Il serait logique que le durcissement des conditions de crédit vienne perturber la demande. Il nous parait aujourd’hui difficile d’imaginer une consommation aussi résiliente dans les prochains mois. Certes la désinflation a donné de l’air aux ménages mais ces-derniers arrivent au bout du stock d’épargne constituée pendant la pandémie. Les données publiées par la Fed montrent que le taux d’épargne est passé sous sa tendance d’avant covid depuis plus d’un an. Pour justifier une consommation qui continue d’accélérer, les ménages n’ont d’autre solution que de puiser dans leurs réserves d’épargne accumulée pendant la pandémie. Si le niveau de consommation ne ralentit pas, ce stock d’épargne pourrait être épuisé dès le début de l’année 2024. Il n’y aurait donc plus de relais pour la consommation face à des conditions financières restrictives. Les grands distributeurs américains en tiennent compte et certains acteurs comme Walmart, Costco et Home Depot ont fait part de perspectives prudentes pour les prochains trimestres dans un environnement qui se complexifie pour les consommateurs.
On peut également envisager une dégradation du marché du travail car même si les créations d’emplois restent bien orientées, le nombre d’emplois vacants est au plus bas depuis mars 2021. Le pouvoir de négociation des salaires sera donc moins important et donc la croissance des revenus pourrait ralentir.
Un autre élément important qui pourrait peser sur la demande des ménages est la reprise à partir du 1er octobre des remboursements de crédits étudiants qui étaient suspendus depuis mars 2020. 44 millions de personnes sont concernées aux Etats-Unis soit plus de 15% des adultes, pour un encours global de plus de 1 500 milliards de dollars. Au début de l’été, la Cour Suprême a invalidé le plan de l’administration Biden qui consistait en l’annulation d’environ un tiers du montant total de ces prêts. Au-delà de l’impact économique, à l’approche des élections de 2024, le sujet est épineux d’un point de vue politique.
Nos convictions
Nous sommes plus à l’aise aujourd’hui avec les anticipations du marché concernant l’évolution des taux directeurs. L’idée d’avoir des taux élevés plus longtemps (« higher for longer ») semble avoir été intégrée.
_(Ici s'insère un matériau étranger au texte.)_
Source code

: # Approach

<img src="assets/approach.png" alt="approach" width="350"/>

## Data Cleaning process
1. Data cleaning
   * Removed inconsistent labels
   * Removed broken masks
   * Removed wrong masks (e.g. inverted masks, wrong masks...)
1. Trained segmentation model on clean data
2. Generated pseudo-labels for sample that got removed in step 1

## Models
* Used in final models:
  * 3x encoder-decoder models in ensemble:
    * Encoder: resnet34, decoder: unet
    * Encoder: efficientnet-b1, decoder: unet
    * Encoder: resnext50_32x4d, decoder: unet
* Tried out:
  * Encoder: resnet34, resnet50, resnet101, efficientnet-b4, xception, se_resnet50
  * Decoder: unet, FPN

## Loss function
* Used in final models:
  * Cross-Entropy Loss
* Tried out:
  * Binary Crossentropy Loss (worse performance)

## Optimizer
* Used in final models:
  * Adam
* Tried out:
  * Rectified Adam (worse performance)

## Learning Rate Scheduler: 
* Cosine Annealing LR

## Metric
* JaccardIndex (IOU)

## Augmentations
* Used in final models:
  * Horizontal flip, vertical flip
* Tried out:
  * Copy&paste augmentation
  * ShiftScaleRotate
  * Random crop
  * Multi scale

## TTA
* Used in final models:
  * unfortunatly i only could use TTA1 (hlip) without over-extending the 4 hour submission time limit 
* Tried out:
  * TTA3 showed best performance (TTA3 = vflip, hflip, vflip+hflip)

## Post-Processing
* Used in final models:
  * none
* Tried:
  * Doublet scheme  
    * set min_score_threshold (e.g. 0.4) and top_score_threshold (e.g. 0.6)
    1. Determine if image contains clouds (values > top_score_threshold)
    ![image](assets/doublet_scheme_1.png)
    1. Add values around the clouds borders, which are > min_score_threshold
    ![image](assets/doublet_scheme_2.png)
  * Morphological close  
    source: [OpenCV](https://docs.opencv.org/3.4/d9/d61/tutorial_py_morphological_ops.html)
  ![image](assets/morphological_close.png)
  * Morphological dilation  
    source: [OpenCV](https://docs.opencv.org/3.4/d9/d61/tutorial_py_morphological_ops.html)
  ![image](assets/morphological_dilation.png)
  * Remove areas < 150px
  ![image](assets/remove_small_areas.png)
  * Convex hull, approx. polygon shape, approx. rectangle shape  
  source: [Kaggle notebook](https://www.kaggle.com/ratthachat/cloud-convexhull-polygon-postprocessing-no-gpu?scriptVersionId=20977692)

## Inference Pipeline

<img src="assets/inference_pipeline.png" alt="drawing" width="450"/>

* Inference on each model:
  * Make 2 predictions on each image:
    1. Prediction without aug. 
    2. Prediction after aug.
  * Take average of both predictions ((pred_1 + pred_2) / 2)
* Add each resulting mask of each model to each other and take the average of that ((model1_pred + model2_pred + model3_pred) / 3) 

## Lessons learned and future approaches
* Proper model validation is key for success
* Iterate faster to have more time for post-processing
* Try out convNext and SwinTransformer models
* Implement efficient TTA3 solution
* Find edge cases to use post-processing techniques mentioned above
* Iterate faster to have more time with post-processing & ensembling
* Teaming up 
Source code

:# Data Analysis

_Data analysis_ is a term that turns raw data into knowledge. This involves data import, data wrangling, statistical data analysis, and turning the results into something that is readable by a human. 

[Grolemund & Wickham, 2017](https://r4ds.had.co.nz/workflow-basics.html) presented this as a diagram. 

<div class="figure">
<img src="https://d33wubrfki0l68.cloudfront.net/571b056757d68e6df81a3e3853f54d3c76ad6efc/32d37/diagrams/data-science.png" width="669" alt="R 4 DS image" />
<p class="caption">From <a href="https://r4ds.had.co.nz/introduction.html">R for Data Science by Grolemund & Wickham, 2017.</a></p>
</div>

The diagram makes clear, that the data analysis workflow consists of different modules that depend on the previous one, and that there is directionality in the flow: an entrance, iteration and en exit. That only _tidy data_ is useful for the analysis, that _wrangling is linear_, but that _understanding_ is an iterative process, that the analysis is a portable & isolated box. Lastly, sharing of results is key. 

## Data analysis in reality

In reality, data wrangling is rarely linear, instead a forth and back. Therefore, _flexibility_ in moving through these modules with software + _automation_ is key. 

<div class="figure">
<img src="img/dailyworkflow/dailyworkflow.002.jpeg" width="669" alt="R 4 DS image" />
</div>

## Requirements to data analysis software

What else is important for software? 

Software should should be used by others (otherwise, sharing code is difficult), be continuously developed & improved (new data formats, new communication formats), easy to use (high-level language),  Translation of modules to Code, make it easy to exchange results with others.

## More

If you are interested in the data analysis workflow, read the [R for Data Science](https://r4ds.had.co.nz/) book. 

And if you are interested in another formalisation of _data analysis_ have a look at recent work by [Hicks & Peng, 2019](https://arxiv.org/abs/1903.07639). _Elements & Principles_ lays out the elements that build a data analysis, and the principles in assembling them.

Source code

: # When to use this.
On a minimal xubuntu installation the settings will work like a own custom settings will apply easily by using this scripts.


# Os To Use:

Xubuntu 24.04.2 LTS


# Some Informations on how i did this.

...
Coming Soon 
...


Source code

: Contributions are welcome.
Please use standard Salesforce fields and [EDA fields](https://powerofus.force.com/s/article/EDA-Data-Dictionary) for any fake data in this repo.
Le mouvement de hausse des taux obligataires offre selon nous des points d’entrée intéressants, particulièrement après le retour des taux réels en territoire positif aux Etats-Unis. Nous renforçons donc l’exposition aux taux ainsi qu’aux obligations d’entreprise de bonne qualité. Nous restons pour l’heure très sous-pondérés en obligations à haut rendement face au risque de ralentissement économique. Enfin, avec un rendement de 4%, le monétaire et les obligations à faible duration occupent une place plus importante dans nos allocations, notamment en attente d’opportunités sur les marchés actions.
Achevé de rédiger le 7 septembre 2023. Cet article est publié dans un but informatif et ne constitue pas une offre de souscription. Les opinions formulées sont susceptibles d’évoluer en fonction des conditions de marché et ne constituent pas un engagement ou une garantie. Les performances passées ne préjugent pas des performances futures.